# Birthday Coming Around the Bend? Happy Birthday To You!



## Meanderer (Jun 1, 2014)

New Member Marty has a birthday on June 3rd...Happy 60th Marty!    BDBoop has a birthday coming in 2 weeks...Happy birthday BD!

Anyone else have a birthday coming 'round the bend? Have no fear....they are a "piece of cake"!


----------



## JustBonee (Jun 1, 2014)

June Birthdays  ...


----------



## avrp (Jun 1, 2014)

* How nice of you :love_heart: Thank you so very much!! *


----------



## Meanderer (Jun 9, 2014)

View attachment 7469


----------



## Ina (Jun 9, 2014)

I think today is Fern's birthday. I saw it at the bottom of the forums page.


----------



## JustBonee (Jun 10, 2014)

Thursday is George H.W. Bush 90th birthday ..  he likes CRAZY socks ... 

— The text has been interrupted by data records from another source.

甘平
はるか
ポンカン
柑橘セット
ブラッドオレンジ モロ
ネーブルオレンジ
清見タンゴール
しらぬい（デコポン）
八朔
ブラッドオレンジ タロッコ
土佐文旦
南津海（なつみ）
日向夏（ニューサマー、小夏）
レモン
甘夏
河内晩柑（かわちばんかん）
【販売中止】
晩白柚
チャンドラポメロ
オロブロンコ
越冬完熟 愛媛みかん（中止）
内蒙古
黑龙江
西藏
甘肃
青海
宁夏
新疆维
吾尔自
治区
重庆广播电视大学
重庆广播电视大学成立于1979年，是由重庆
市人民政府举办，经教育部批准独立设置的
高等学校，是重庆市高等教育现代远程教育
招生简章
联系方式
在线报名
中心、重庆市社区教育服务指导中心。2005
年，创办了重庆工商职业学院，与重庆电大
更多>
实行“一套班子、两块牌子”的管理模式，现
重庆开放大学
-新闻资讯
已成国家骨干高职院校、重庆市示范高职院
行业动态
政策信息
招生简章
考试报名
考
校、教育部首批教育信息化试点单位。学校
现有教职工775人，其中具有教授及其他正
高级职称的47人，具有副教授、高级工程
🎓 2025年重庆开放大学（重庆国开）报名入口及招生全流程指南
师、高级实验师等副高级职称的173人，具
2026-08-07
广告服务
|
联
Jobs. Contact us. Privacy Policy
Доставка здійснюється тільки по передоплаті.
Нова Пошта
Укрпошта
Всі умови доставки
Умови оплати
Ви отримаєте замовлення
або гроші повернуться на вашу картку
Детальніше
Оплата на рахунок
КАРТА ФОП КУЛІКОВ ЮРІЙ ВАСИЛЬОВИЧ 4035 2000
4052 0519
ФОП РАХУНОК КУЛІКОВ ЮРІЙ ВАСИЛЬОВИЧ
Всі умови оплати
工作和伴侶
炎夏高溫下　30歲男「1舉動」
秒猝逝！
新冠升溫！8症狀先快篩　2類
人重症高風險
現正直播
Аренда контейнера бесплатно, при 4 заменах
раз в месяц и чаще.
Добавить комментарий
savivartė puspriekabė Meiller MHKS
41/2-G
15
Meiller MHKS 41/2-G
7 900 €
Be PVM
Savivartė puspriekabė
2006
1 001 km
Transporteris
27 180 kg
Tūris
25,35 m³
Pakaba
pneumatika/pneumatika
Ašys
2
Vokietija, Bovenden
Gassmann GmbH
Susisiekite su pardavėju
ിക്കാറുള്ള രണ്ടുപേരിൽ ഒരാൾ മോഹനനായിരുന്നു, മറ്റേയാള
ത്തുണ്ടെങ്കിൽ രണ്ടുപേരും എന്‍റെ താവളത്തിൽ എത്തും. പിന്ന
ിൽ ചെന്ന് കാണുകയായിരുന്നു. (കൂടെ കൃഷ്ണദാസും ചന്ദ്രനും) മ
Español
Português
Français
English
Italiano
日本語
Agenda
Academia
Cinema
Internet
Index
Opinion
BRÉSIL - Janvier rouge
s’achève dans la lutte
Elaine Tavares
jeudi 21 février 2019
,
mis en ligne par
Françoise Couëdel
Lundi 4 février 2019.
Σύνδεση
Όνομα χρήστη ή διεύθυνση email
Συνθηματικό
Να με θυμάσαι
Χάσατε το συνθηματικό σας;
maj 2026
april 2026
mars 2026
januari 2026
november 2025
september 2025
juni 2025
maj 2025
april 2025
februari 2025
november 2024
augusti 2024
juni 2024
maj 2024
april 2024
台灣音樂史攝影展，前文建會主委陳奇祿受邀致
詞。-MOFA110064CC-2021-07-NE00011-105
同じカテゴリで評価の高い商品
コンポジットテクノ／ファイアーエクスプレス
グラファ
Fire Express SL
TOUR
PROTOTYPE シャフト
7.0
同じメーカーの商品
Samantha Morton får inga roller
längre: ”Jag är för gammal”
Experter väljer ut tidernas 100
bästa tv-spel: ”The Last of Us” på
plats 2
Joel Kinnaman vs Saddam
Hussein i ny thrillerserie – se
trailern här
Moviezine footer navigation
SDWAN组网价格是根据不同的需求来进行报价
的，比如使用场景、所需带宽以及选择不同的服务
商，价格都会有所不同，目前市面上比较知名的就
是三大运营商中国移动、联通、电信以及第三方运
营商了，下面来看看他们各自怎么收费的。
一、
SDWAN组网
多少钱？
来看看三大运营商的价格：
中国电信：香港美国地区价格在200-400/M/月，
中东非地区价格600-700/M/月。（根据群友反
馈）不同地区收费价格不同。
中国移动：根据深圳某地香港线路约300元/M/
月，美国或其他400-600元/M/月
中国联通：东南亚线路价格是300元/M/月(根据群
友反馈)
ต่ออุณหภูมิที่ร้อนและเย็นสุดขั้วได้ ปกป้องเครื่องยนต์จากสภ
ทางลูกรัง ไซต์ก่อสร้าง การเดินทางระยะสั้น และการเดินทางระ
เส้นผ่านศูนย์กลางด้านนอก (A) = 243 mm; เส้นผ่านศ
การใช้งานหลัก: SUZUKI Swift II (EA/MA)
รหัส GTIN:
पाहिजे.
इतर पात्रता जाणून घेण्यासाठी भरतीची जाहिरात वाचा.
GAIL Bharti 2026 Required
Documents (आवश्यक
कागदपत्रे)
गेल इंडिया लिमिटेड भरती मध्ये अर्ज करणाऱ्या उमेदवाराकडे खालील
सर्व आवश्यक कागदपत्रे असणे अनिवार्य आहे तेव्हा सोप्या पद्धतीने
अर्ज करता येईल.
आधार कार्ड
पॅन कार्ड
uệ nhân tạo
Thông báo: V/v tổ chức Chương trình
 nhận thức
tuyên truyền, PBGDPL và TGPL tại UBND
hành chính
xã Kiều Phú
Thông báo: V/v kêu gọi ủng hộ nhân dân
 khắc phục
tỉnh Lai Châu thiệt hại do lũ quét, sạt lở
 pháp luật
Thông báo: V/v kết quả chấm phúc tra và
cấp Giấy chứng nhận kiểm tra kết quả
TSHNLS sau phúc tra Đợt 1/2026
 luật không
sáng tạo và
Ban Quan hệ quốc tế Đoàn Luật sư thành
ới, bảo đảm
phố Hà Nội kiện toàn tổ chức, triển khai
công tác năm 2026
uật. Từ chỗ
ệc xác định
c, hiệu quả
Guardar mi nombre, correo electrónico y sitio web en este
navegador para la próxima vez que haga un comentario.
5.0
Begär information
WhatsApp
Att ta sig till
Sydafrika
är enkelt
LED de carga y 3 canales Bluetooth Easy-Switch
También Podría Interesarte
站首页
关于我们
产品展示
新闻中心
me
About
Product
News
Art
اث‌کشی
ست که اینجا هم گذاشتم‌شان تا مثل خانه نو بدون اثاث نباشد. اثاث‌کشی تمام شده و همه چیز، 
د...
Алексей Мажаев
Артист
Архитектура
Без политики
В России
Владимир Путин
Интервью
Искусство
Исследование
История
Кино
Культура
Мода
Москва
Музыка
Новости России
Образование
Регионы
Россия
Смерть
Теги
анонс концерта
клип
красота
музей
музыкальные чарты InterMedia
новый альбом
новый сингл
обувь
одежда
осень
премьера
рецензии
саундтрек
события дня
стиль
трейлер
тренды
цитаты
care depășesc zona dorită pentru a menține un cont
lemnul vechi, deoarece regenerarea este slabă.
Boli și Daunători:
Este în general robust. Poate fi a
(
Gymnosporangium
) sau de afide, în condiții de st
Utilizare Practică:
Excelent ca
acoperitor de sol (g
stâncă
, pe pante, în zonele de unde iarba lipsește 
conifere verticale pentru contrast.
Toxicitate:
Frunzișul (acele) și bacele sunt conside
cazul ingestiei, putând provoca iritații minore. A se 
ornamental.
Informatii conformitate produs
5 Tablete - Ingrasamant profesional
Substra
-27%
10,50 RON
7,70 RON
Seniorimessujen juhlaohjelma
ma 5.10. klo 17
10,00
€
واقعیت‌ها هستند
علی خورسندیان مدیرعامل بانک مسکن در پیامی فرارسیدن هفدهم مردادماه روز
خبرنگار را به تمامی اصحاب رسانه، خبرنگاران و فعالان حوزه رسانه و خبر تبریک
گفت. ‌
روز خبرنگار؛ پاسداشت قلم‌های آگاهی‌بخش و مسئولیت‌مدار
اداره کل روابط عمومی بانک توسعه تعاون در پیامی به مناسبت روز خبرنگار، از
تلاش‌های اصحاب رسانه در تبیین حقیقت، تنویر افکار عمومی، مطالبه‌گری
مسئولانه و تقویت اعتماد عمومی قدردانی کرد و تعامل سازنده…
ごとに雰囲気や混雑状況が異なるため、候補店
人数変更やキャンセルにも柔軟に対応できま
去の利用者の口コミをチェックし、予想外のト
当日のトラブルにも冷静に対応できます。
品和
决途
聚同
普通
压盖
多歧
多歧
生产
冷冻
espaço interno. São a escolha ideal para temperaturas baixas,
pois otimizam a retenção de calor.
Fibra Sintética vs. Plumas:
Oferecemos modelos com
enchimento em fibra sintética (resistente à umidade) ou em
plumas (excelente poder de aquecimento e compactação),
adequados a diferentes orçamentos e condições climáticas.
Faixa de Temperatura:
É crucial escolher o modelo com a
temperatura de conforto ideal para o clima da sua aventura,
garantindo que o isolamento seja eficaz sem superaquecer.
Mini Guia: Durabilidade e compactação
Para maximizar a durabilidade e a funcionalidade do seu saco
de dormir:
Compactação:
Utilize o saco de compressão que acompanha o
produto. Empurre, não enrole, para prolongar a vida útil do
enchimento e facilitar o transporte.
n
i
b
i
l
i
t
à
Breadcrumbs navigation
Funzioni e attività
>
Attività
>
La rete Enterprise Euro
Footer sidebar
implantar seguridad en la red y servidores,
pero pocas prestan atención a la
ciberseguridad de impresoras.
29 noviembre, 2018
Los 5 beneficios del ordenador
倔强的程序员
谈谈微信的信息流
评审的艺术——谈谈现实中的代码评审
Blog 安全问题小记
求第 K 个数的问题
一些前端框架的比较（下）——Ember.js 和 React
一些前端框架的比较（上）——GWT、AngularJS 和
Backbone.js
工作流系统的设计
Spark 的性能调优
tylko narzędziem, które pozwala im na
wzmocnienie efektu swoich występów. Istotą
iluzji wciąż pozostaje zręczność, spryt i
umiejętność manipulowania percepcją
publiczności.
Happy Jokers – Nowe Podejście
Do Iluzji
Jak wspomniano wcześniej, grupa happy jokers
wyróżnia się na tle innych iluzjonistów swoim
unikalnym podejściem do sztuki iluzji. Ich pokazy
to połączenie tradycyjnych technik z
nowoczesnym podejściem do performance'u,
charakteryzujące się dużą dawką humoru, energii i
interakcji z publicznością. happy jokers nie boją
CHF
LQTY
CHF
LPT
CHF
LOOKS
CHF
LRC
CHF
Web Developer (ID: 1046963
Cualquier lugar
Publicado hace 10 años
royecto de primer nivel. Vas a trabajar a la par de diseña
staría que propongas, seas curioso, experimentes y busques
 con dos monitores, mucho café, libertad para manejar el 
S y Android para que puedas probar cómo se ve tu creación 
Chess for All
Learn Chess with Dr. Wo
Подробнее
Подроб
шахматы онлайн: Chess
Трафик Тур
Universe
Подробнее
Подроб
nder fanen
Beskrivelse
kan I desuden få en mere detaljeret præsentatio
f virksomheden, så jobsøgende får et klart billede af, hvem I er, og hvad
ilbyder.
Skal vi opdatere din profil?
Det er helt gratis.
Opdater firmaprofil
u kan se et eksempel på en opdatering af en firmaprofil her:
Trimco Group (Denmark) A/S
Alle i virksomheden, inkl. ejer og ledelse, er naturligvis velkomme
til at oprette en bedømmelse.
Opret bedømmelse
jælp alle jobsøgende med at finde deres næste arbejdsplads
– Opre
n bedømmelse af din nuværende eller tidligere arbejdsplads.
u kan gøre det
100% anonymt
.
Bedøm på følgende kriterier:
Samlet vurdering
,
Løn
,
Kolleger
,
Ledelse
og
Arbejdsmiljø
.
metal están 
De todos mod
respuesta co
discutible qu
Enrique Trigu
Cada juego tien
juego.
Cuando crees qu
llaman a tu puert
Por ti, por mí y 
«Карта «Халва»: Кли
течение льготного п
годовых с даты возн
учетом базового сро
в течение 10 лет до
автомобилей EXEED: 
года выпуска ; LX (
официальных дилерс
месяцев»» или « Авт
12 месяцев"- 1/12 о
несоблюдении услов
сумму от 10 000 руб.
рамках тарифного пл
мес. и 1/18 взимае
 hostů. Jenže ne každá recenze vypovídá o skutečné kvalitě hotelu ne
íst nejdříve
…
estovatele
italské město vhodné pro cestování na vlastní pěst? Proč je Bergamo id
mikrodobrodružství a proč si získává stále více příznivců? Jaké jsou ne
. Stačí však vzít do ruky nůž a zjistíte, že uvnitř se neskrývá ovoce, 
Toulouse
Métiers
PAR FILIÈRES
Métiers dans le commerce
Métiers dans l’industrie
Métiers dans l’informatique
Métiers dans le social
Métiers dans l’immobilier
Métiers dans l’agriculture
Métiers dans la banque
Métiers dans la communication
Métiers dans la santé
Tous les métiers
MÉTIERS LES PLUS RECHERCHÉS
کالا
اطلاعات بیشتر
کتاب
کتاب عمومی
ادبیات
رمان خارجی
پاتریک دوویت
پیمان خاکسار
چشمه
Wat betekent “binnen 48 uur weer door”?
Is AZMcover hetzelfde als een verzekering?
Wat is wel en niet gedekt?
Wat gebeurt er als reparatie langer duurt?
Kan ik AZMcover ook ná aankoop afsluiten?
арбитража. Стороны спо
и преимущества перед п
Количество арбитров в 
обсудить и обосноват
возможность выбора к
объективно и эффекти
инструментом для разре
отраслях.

You can make  and send him a pair online .. http://happybirthday41.com/

:cheers:


----------



## Meanderer (Jun 10, 2014)

Bonnie said:


> Thursday is George H.W. Bush 90th birthday ..



In his later years, he reminds me more and more of John Wayne"


----------



## nan (Jun 10, 2014)

Happy Birthday Fern, and to all other members that might be having a birthday this month.


----------



## SeaBreeze (Jun 24, 2014)

*Happy Birthday Mrs. Robinson!*

*HAPPY BIRTHDAY MRS. ROBINSON!
Hope you have a wonderful day!


*​


----------



## Falcon (Jun 24, 2014)

:happybday:  Mrs. Robinson.


----------



## Ina (Jun 24, 2014)

Happy Birthday Mrs. Robinson!!!:birthday:


----------



## Meanderer (Jun 24, 2014)

Happy Birthday Mrs. Robinson!


----------



## SeaBreeze (Jun 24, 2014)

*Happy Belated Birthday to Fern and Marty!  Hope you both had a great day!


*


----------



## drifter (Jun 24, 2014)

Happy birthday to marty and others who have a birthday. And to President HW Bush, I salute him. Not many can match him. Happy Birthday, Mr President.


----------



## Mollie (Jun 24, 2014)

Happy Birthday Mrs Robinson.


----------



## Mrs. Robinson (Jun 24, 2014)

Thank you all!! Waiting for hubby to get home (he took off early today) and we`ll go have lunch and not sure what else. Then getting together with all the kids at our fave Mexican place for a late dinner (after football practice-the grandson`s,not mine  We have a brand new granddaughter,born last Monday,so she`ll be there too. Can`t get enough of her,of course.


----------



## Harley (Jun 24, 2014)

_*Mrs Robinson..*_


----------



## GeorgiaXplant (Jun 24, 2014)

Happy Birthday! So you're going out for dinner, too...hmmm. In that case, what time is best for us to show up for cake and ice cream. 8 too early?


----------



## SeaBreeze (Jun 24, 2014)

Congrats on your new grandbaby Mrs. Robinson, and enjoy your dinner out!  I'm always in the mood for Mexican food, lol.


----------



## Misty (Jun 24, 2014)

Happy Birthday, Mrs. Robinson.  Best Wishes for Much Happiness on your Special Day, and Congratulations on your new Granddaughter.


----------



## Ina (Jun 26, 2014)

Happy Birthday Bdboop!!!  ...   :birthday::cool1:


----------



## SeaBreeze (Jun 26, 2014)

*Happy Birthday BDBoop!


*​


----------



## BDBoop (Jun 26, 2014)

Thank you!


----------



## Mollie (Jun 27, 2014)

Happy Birthday BDBoop


----------



## Meanderer (Jun 27, 2014)

Happy Birthday Bdboop!


----------



## Meanderer (Jul 1, 2014)

Any July Birthdays coming up?


----------



## SeaBreeze (Jul 12, 2014)

*Happy Birthday Lon, have a wonderful day!



*​


----------



## Meanderer (Jul 12, 2014)

Happy 71 Lon!


----------



## Meanderer (Sep 26, 2014)

Any Birthdays coming around the bend?


----------